The bread and butter of the faith-based film genre is real-life stories, usually involving miracle healings or visions of Jesus himself, and often times both (“Miracles From Heaven,” “90 Minutes in Heaven”). But the filmmakers of faith-based projects have been expanding their purview, in terms of genre, and in telling stories that usually depict a contemporary, inclusive representation of Christianity. The story behind “All Saints,” written by Steve Armour and directed by Steve Gomer, manages to encompass all of the above.
The line between fiction and non-fiction is deliberately blurred in “All Saints,” which tells the true story of a Tennessee church resurrected by unlikely saviors. The film was shot on location at the real All Saints Church in Smyrna, Tenn., and many members of the church play themselves on screen. John Corbett puts his folksy charm to the role of Rev. Michael Spurlock, who is tasked with putting a dying church out of its misery, its mortgage astronomical and membership dwindling. It’s all set to become a big box store, but with a vision from God and a few dozen Burmese immigrants, Michael reverses course, reviving the institution from a certain death.
Nelson Lee plays Ye Win, an ethnically Karen man from Burma, a refugee from brutal civil war, who has just arrived with a group of families in the United States. Lacking support and resources, he turns up at All Saints church. When the needy Karen lands on his doorstep, the rebellious Michael decides that he speaks to a higher power than money — and that God has instructed him to plant a farm on the church land to feed the Karen people and pay the church’s mortgage.
“All Saints” is rather fascinating in its relationship to faith and religion. It’s not so much about scripture as it is about community. The people who need community the most cling to the church not necessarily for the prayers, but for the people.

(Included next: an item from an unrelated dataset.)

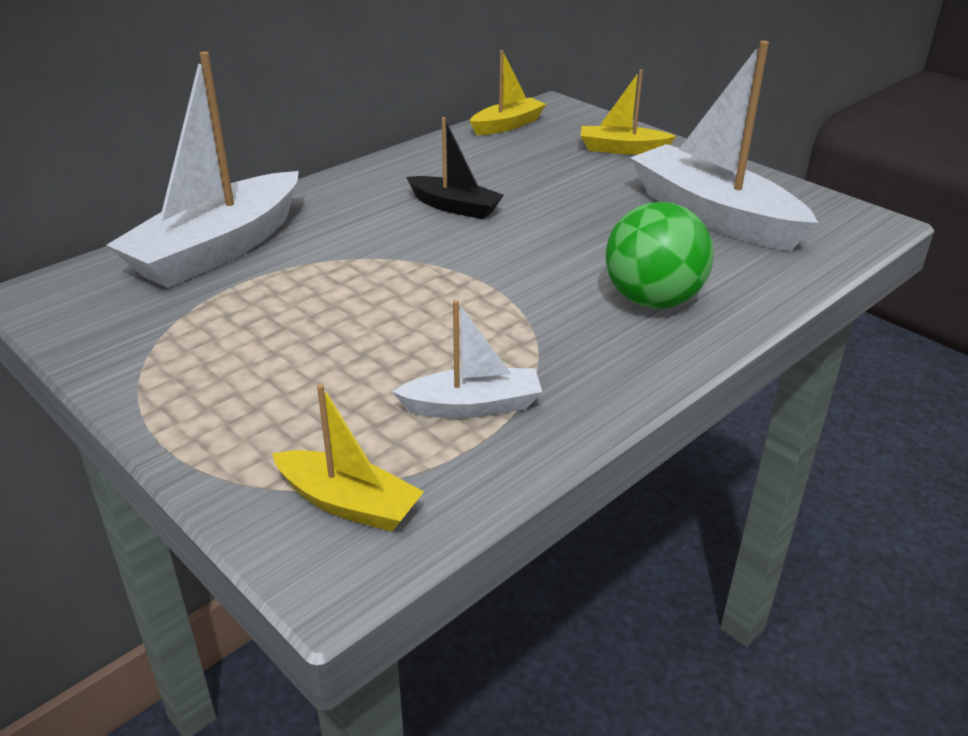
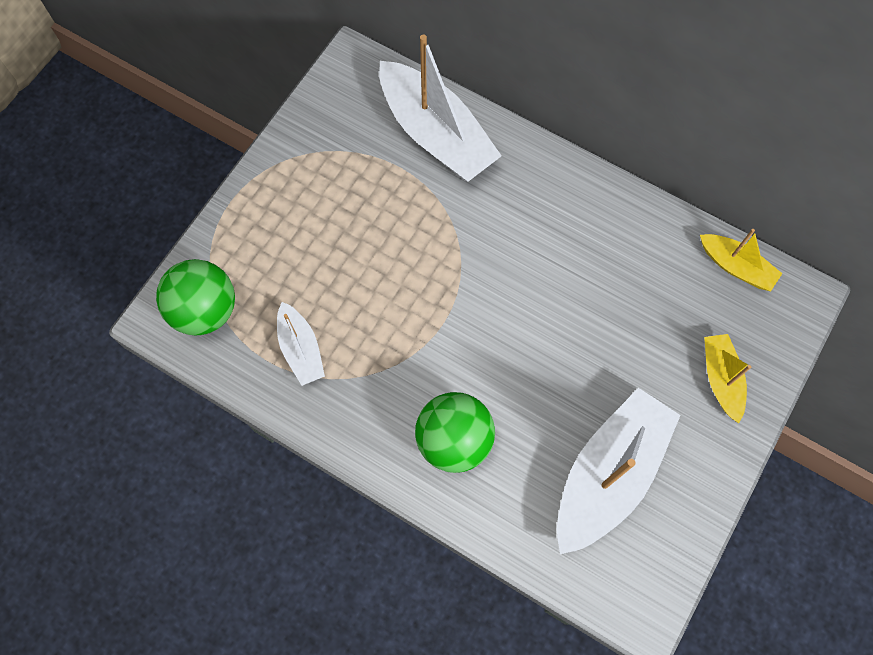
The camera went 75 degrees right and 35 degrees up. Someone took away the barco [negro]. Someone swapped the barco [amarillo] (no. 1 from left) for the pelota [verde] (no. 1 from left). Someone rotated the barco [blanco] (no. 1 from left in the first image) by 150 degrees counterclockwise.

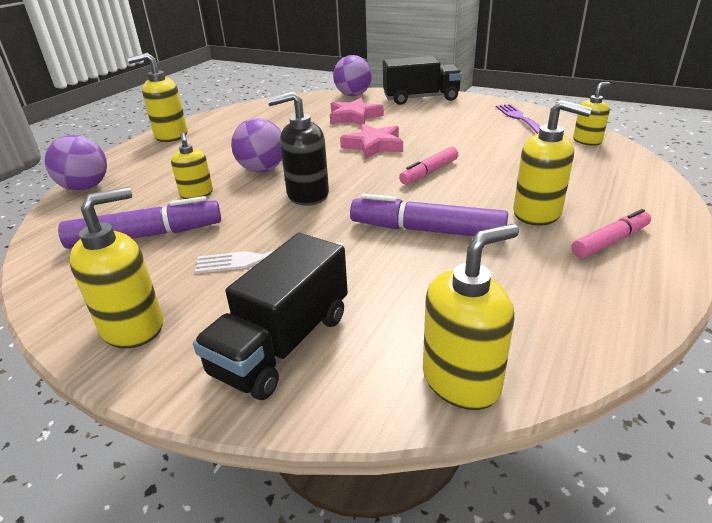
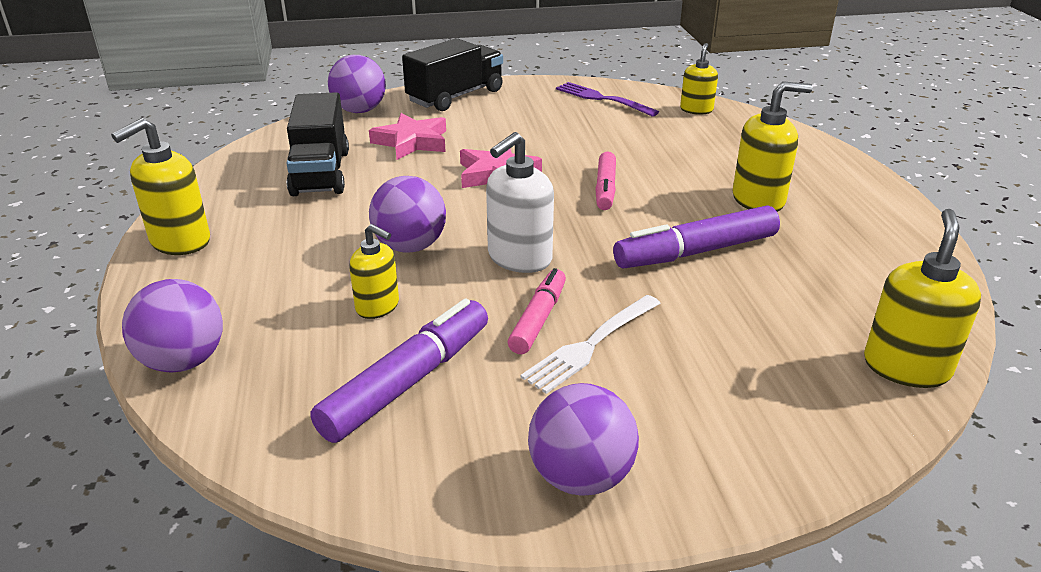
The camera went 40 degrees left and 0 degrees up. Someone carried the camión [negro] (no. 1 from left). Someone carried the rotulador [rosa] (no. 2 from left in the first image). Someone swapped the dispensador de jabón [amarillo] (no. 1 from left) for the pelota [morado] (no. 4 from left). Someone repainted the dispensador de jabón [negro], which became the dispensador de jabón [blanco].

Though there are a few well-placed Bible verses, this story is about the purpose that a church serves to bring different kinds of people together and offer common goals, salvation and collective endeavors.
The cinematic execution of “All Saints” is serviceable at best. It’s stilted and awkward at times, with too much dead air hanging around, and often the stakes and roller coaster of ups and downs in the script seem out of step with the emotion on screen. There are high highs, low lows and last minute saves that seem amped up for cinematic purposes. Visually, it’s nothing to write home about, but boundary-pushing cinema is not the goal here.
Corbett is impassioned as Michael, even when his shaggy-dog sensibility doesn’t quite fit this part. Lee gives the best performance in the film as the stoic and striving Ye Win, searching not even for the American dream, but simply a place to call home. He bonds with cranky Vietnam vet Forrest (Barry Corbin) through their shared war experiences and offers Forrest the thing he needed the most: a friend.
“All Saints” targets its faithful audience with a tale of Christian community that includes people of all races, nationalities, cultures and creeds coming together in service to each other. It’s a sweet story, even if the storytelling falters and aesthetic packaging leaves something to be desired.
Rated: PG for thematic elements. Starring: John Corbett, Nelson Lee, Barry Corbin. Director: Steve Gomer. Running time: 108 minutes. Theaters: Edwards 21, Edwards 14, Village Cinema.